Note: File three copies of this Form, one of which must be manually signed. If space is insufficient, see Instruction 6 for procedure.
Persons who respond to the collection of information contained in this form are not required to respond unless the form displays a currently valid OMB Number.

FAQ

What insider transaction did Dine Brands Global (DIN) report for Christine K. Son?

Dine Brands Global reported that SVP, Legal, GC and Secretary Christine K. Son had 622 common shares withheld to satisfy tax withholding obligations upon vesting of restricted stock, described as a tax-withholding disposition rather than an open-market sale.

How many Dine Brands Global (DIN) shares were involved in Christine K. Son's Form 4 filing?

The Form 4 shows 622 shares of Dine Brands Global common stock were withheld. These shares were used to satisfy tax withholding obligations related to restricted stock vesting, according to the filing’s footnote disclosure for the reported transaction.

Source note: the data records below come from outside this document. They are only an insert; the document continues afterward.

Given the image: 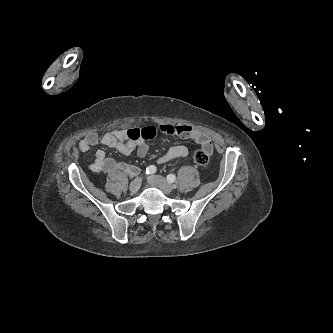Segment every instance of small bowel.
Returning <instances> with one entry per match:
<instances>
[{
	"instance_id": "small-bowel-1",
	"label": "small bowel",
	"mask_w": 333,
	"mask_h": 333,
	"mask_svg": "<svg viewBox=\"0 0 333 333\" xmlns=\"http://www.w3.org/2000/svg\"><path fill=\"white\" fill-rule=\"evenodd\" d=\"M159 133L192 139L200 144L202 150L209 156L213 153L211 137L198 128L185 124H159L144 128L117 129L105 133L101 138L96 133H90L79 142L78 146L80 150L87 151L98 143H101L109 148L116 149L124 155H129L135 151L139 157H145L149 150L146 140L154 138ZM186 155L187 149L184 146H174L159 157L158 162L166 163L176 158H183ZM93 168L95 171L104 170L109 173L116 169L131 171L129 166L118 164L114 160L108 159L103 150L96 152L93 160Z\"/></svg>"
}]
</instances>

At what price were the withheld Dine Brands Global (DIN) shares valued in the transaction?

The 622 withheld shares were valued at a transaction price of $30.92 per share. This price is used in the Form 4 to describe the tax-withholding disposition related to the vesting of restricted stock held by Christine K. Son.

How many Dine Brands Global (DIN) shares does Christine K. Son hold after this Form 4 transaction?

After the reported tax-withholding disposition, Christine K. Son directly held 63,031 shares of Dine Brands Global common stock. This post-transaction ownership figure is disclosed in the Form 4 as the total shares following the transaction.

Was Christine K. Son’s Dine Brands Global (DIN) Form 4 transaction an open-market sale?

The transaction was not an open-market sale. The filing describes it as a tax-withholding disposition, where 622 shares were withheld by the issuer to satisfy withholding obligations tied to the vesting of restricted stock.